◆ Material to process:
+ + + +

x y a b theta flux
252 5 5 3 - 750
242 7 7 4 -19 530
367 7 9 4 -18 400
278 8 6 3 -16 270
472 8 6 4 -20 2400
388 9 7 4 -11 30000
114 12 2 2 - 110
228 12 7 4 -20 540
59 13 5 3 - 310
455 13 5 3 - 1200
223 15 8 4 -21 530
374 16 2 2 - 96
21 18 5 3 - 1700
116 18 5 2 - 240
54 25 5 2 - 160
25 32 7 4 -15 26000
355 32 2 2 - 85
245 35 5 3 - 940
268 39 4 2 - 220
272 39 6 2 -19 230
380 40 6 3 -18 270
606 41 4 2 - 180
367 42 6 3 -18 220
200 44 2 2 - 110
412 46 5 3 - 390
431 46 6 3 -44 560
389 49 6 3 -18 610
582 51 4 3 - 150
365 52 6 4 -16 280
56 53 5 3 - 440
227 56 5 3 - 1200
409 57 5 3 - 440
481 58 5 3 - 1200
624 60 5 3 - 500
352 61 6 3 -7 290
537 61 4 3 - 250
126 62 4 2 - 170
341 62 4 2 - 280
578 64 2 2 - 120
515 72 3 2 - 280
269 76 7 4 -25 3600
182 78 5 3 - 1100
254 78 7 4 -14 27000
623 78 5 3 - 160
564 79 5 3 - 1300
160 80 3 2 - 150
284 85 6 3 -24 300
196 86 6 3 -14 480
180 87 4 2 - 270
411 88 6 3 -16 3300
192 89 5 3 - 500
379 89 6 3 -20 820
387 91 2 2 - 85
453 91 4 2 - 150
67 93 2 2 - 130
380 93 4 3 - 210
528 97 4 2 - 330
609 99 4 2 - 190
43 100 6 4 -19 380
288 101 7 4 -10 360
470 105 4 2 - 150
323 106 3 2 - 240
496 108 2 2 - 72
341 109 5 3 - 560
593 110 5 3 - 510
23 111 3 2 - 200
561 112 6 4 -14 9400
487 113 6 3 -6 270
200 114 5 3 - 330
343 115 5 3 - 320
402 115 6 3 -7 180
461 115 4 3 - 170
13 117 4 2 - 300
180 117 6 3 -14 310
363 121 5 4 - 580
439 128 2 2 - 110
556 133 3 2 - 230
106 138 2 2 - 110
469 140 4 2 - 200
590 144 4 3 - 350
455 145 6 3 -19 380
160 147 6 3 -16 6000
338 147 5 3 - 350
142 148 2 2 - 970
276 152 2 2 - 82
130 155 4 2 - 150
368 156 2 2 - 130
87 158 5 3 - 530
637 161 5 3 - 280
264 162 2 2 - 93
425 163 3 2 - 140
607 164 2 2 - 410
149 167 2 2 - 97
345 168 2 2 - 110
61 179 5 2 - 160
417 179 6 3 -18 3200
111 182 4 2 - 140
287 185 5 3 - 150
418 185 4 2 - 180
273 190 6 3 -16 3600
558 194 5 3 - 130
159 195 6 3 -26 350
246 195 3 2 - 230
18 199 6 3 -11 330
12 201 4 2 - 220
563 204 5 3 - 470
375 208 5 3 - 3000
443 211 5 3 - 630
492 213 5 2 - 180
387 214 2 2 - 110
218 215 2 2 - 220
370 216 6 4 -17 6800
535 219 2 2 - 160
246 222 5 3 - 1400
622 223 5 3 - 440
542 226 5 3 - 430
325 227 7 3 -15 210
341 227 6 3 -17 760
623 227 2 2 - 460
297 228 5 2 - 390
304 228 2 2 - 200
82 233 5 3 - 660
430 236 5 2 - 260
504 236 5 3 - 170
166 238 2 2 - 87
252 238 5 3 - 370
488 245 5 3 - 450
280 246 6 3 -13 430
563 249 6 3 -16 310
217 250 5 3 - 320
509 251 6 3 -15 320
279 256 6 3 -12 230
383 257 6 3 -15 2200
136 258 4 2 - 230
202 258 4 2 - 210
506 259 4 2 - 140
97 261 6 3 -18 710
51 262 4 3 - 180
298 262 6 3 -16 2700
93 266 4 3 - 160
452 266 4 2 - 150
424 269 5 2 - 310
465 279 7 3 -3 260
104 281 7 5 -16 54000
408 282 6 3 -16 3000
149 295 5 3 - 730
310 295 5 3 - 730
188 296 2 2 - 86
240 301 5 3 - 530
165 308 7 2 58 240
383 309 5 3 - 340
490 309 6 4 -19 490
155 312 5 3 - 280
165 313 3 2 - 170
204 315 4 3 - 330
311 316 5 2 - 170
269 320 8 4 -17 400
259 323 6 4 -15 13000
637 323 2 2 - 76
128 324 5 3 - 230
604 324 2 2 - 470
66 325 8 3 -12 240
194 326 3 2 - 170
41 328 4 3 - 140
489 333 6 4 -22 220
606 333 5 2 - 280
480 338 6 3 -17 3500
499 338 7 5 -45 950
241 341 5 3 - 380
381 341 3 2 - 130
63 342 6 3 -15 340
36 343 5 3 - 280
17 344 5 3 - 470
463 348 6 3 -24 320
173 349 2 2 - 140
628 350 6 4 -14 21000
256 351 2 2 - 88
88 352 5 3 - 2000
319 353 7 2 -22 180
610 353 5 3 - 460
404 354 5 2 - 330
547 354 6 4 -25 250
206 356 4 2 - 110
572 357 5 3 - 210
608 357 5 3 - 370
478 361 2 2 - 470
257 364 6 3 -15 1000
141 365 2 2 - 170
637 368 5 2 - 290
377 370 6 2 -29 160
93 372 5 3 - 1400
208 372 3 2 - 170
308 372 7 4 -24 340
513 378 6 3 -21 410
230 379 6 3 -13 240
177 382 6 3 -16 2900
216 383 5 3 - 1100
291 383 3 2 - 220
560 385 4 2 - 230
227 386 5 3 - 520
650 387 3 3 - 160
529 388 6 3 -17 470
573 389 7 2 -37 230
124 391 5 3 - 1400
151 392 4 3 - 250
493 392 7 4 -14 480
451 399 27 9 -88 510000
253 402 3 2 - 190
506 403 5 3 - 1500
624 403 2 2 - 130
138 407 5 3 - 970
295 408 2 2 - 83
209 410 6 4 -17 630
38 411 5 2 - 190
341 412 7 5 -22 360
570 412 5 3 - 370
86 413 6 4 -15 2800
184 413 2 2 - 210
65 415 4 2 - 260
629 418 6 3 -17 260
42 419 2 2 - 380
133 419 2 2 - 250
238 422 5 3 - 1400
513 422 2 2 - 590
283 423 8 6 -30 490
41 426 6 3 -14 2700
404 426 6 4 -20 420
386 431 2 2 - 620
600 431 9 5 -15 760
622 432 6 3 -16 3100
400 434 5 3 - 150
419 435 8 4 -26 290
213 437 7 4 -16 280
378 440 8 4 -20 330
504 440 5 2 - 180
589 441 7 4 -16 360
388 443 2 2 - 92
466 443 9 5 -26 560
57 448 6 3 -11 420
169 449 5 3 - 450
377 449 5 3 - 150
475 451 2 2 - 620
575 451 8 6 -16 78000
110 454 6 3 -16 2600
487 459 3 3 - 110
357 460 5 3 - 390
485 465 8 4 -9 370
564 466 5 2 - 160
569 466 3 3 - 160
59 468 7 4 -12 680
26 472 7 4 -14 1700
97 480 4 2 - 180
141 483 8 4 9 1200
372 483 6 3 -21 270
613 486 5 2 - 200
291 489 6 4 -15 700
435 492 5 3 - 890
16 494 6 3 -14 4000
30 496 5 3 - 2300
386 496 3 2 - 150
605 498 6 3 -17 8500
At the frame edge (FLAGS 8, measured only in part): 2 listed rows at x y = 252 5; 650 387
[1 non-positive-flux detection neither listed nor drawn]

+ + + +

◆ To be done:
Reproduce every one of the records above verbatim, keeping each line and its order unchanged.

◆ Answer for this exercise:
x y a b theta flux
252 5 5 3 - 750
242 7 7 4 -19 530
367 7 9 4 -18 400
278 8 6 3 -16 270
472 8 6 4 -20 2400
388 9 7 4 -11 30000
114 12 2 2 - 110
228 12 7 4 -20 540
59 13 5 3 - 310
455 13 5 3 - 1200
223 15 8 4 -21 530
374 16 2 2 - 96
21 18 5 3 - 1700
116 18 5 2 - 240
54 25 5 2 - 160
25 32 7 4 -15 26000
355 32 2 2 - 85
245 35 5 3 - 940
268 39 4 2 - 220
272 39 6 2 -19 230
380 40 6 3 -18 270
606 41 4 2 - 180
367 42 6 3 -18 220
200 44 2 2 - 110
412 46 5 3 - 390
431 46 6 3 -44 560
389 49 6 3 -18 610
582 51 4 3 - 150
365 52 6 4 -16 280
56 53 5 3 - 440
227 56 5 3 - 1200
409 57 5 3 - 440
481 58 5 3 - 1200
624 60 5 3 - 500
352 61 6 3 -7 290
537 61 4 3 - 250
126 62 4 2 - 170
341 62 4 2 - 280
578 64 2 2 - 120
515 72 3 2 - 280
269 76 7 4 -25 3600
182 78 5 3 - 1100
254 78 7 4 -14 27000
623 78 5 3 - 160
564 79 5 3 - 1300
160 80 3 2 - 150
284 85 6 3 -24 300
196 86 6 3 -14 480
180 87 4 2 - 270
411 88 6 3 -16 3300
192 89 5 3 - 500
379 89 6 3 -20 820
387 91 2 2 - 85
453 91 4 2 - 150
67 93 2 2 - 130
380 93 4 3 - 210
528 97 4 2 - 330
609 99 4 2 - 190
43 100 6 4 -19 380
288 101 7 4 -10 360
470 105 4 2 - 150
323 106 3 2 - 240
496 108 2 2 - 72
341 109 5 3 - 560
593 110 5 3 - 510
23 111 3 2 - 200
561 112 6 4 -14 9400
487 113 6 3 -6 270
200 114 5 3 - 330
343 115 5 3 - 320
402 115 6 3 -7 180
461 115 4 3 - 170
13 117 4 2 - 300
180 117 6 3 -14 310
363 121 5 4 - 580
439 128 2 2 - 110
556 133 3 2 - 230
106 138 2 2 - 110
469 140 4 2 - 200
590 144 4 3 - 350
455 145 6 3 -19 380
160 147 6 3 -16 6000
338 147 5 3 - 350
142 148 2 2 - 970
276 152 2 2 - 82
130 155 4 2 - 150
368 156 2 2 - 130
87 158 5 3 - 530
637 161 5 3 - 280
264 162 2 2 - 93
425 163 3 2 - 140
607 164 2 2 - 410
149 167 2 2 - 97
345 168 2 2 - 110
61 179 5 2 - 160
417 179 6 3 -18 3200
111 182 4 2 - 140
287 185 5 3 - 150
418 185 4 2 - 180
273 190 6 3 -16 3600
558 194 5 3 - 130
159 195 6 3 -26 350
246 195 3 2 - 230
18 199 6 3 -11 330
12 201 4 2 - 220
563 204 5 3 - 470
375 208 5 3 - 3000
443 211 5 3 - 630
492 213 5 2 - 180
387 214 2 2 - 110
218 215 2 2 - 220
370 216 6 4 -17 6800
535 219 2 2 - 160
246 222 5 3 - 1400
622 223 5 3 - 440
542 226 5 3 - 430
325 227 7 3 -15 210
341 227 6 3 -17 760
623 227 2 2 - 460
297 228 5 2 - 390
304 228 2 2 - 200
82 233 5 3 - 660
430 236 5 2 - 260
504 236 5 3 - 170
166 238 2 2 - 87
252 238 5 3 - 370
488 245 5 3 - 450
280 246 6 3 -13 430
563 249 6 3 -16 310
217 250 5 3 - 320
509 251 6 3 -15 320
279 256 6 3 -12 230
383 257 6 3 -15 2200
136 258 4 2 - 230
202 258 4 2 - 210
506 259 4 2 - 140
97 261 6 3 -18 710
51 262 4 3 - 180
298 262 6 3 -16 2700
93 266 4 3 - 160
452 266 4 2 - 150
424 269 5 2 - 310
465 279 7 3 -3 260
104 281 7 5 -16 54000
408 282 6 3 -16 3000
149 295 5 3 - 730
310 295 5 3 - 730
188 296 2 2 - 86
240 301 5 3 - 530
165 308 7 2 58 240
383 309 5 3 - 340
490 309 6 4 -19 490
155 312 5 3 - 280
165 313 3 2 - 170
204 315 4 3 - 330
311 316 5 2 - 170
269 320 8 4 -17 400
259 323 6 4 -15 13000
637 323 2 2 - 76
128 324 5 3 - 230
604 324 2 2 - 470
66 325 8 3 -12 240
194 326 3 2 - 170
41 328 4 3 - 140
489 333 6 4 -22 220
606 333 5 2 - 280
480 338 6 3 -17 3500
499 338 7 5 -45 950
241 341 5 3 - 380
381 341 3 2 - 130
63 342 6 3 -15 340
36 343 5 3 - 280
17 344 5 3 - 470
463 348 6 3 -24 320
173 349 2 2 - 140
628 350 6 4 -14 21000
256 351 2 2 - 88
88 352 5 3 - 2000
319 353 7 2 -22 180
610 353 5 3 - 460
404 354 5 2 - 330
547 354 6 4 -25 250
206 356 4 2 - 110
572 357 5 3 - 210
608 357 5 3 - 370
478 361 2 2 - 470
257 364 6 3 -15 1000
141 365 2 2 - 170
637 368 5 2 - 290
377 370 6 2 -29 160
93 372 5 3 - 1400
208 372 3 2 - 170
308 372 7 4 -24 340
513 378 6 3 -21 410
230 379 6 3 -13 240
177 382 6 3 -16 2900
216 383 5 3 - 1100
291 383 3 2 - 220
560 385 4 2 - 230
227 386 5 3 - 520
650 387 3 3 - 160
529 388 6 3 -17 470
573 389 7 2 -37 230
124 391 5 3 - 1400
151 392 4 3 - 250
493 392 7 4 -14 480
451 399 27 9 -88 510000
253 402 3 2 - 190
506 403 5 3 - 1500
624 403 2 2 - 130
138 407 5 3 - 970
295 408 2 2 - 83
209 410 6 4 -17 630
38 411 5 2 - 190
341 412 7 5 -22 360
570 412 5 3 - 370
86 413 6 4 -15 2800
184 413 2 2 - 210
65 415 4 2 - 260
629 418 6 3 -17 260
42 419 2 2 - 380
133 419 2 2 - 250
238 422 5 3 - 1400
513 422 2 2 - 590
283 423 8 6 -30 490
41 426 6 3 -14 2700
404 426 6 4 -20 420
386 431 2 2 - 620
600 431 9 5 -15 760
622 432 6 3 -16 3100
400 434 5 3 - 150
419 435 8 4 -26 290
213 437 7 4 -16 280
378 440 8 4 -20 330
504 440 5 2 - 180
589 441 7 4 -16 360
388 443 2 2 - 92
466 443 9 5 -26 560
57 448 6 3 -11 420
169 449 5 3 - 450
377 449 5 3 - 150
475 451 2 2 - 620
575 451 8 6 -16 78000
110 454 6 3 -16 2600
487 459 3 3 - 110
357 460 5 3 - 390
485 465 8 4 -9 370
564 466 5 2 - 160
569 466 3 3 - 160
59 468 7 4 -12 680
26 472 7 4 -14 1700
97 480 4 2 - 180
141 483 8 4 9 1200
372 483 6 3 -21 270
613 486 5 2 - 200
291 489 6 4 -15 700
435 492 5 3 - 890
16 494 6 3 -14 4000
30 496 5 3 - 2300
386 496 3 2 - 150
605 498 6 3 -17 8500
At the frame edge (FLAGS 8, measured only in part): 2 listed rows at x y = 252 5; 650 387
[1 non-positive-flux detection neither listed nor drawn]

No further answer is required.